**Что сделать 1:**
Как, согласно тексту о Шумане, Гуммель отозвался о музыке, которую выслал ему Шуман?
**Что сделать 2:**
Назовите всех людей, которые упомянуты в тексте о Шумане по фамилии.
**Что сделать 3:**
Перепишите слово в слово фрагмент текста о Шумане: всё начиная с «Шуман остался с» и вплоть до «в подростковом возрасте.».

**Предложенный текст:**
═══
Когда Вик повез свою дочь в масштабный гастрольный тур, Шуман обратился к Иоганну Непомуку Гуммелю (1778—1837), самому одаренному ученику Моцарта. Выбор был весьма необычным, даже несмотря на то, что композитор учился по гуммелевским упражнениям и любил их. Дело в том, что в отличие от Шумана Гуммель был из тех мелодистов, которые предпочитали бурным проявлениям чувств чистоту и строгость. Шумановские же предпочтения помещали его скорее на одну сторону с любимым пианистом Вика Джоном Филдом (1782—1837), которого называли «певцом среди пианистов». Поэтому Гуммель не заинтересовался сотрудничеством. Музыку, которую Шуман ему выслал, он назвал «весьма необычной, но несколько странной». Позже, рецензируя под псевдонимом Флорестан гуммелевские этюды (ор. 125), Шуман напишет, что им, к сожалению, остро не хватает «воображения».
Шуман остался с Виком. И, когда Вик возвратился домой с уже пятнадцатилетней Кларой, кое-какое новое чувство поселилось в их доме — они определенно, сами того не осознавая, привезли с собой с гастролей Амура. Первым знаком того, что что-то изменилось, стала шумановская Фортепианная соната фа-диез минор (ор. 11), вдохновленная произведением Гуммеля в той же тональности. Это была музыкальная «валентинка», которую «Флорестан и Эвзебий посвятили Кларе», основанная отчасти на теме, которую сочинила сама Клара, а отчасти на песне «К Анне», которую Шуман написал еще в подростковом возрасте.
═══
**Сведения:**
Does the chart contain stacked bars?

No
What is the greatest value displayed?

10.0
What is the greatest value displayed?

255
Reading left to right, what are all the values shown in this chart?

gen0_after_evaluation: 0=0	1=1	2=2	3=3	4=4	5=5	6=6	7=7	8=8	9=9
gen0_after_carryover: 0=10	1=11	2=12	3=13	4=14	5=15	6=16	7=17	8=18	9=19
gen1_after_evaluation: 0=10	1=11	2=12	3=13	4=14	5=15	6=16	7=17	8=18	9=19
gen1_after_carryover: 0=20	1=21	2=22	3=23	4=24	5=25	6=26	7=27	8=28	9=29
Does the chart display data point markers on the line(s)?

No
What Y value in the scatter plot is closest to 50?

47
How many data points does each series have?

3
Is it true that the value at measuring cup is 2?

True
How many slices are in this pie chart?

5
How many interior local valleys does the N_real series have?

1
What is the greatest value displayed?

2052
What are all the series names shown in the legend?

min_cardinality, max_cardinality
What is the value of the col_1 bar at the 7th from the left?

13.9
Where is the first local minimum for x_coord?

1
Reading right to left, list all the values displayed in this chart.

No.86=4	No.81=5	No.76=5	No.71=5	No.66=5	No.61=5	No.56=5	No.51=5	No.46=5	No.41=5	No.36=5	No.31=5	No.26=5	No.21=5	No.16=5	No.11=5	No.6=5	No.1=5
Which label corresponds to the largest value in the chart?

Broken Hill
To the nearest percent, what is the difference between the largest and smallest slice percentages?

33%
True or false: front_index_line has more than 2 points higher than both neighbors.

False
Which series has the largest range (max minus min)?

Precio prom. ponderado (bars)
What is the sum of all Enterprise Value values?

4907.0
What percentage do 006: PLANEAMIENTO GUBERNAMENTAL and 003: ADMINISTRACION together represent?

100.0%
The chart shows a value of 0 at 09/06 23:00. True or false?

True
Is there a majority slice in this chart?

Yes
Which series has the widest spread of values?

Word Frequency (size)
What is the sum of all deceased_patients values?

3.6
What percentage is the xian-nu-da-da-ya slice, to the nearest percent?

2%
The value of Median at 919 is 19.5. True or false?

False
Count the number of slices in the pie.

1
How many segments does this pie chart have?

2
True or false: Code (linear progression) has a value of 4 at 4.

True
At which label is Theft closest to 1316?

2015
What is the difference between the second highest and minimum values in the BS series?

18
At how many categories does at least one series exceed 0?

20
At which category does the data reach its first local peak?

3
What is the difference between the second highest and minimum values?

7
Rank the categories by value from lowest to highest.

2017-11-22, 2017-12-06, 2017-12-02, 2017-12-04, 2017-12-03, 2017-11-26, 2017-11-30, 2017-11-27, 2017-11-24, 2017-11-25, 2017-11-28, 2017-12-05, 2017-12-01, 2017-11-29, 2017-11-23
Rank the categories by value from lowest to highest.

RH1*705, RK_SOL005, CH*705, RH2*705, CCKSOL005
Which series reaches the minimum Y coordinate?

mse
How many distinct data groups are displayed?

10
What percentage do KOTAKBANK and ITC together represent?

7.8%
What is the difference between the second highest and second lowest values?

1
═══
**Поле ответа 1:**
Гуммель назвал ее «весьма необычной, но несколько странной».

**Поле ответа 2:**
Вик, Шуман, Гуммель, Моцарт, Филд

**Поле ответа 3:**
Шуман остался с Виком. И, когда Вик возвратился домой с уже пятнадцатилетней Кларой, кое-какое новое чувство поселилось в их доме — они определенно, сами того не осознавая, привезли с собой с гастролей Амура. Первым знаком того, что что-то изменилось, стала шумановская Фортепианная соната фа-диез минор (ор. 11), вдохновленная произведением Гуммеля в той же тональности. Это была музыкальная «валентинка», которую «Флорестан и Эвзебий посвятили Кларе», основанная отчасти на теме, которую сочинила сама Клара, а отчасти на песне «К Анне», которую Шуман написал еще в подростковом возрасте.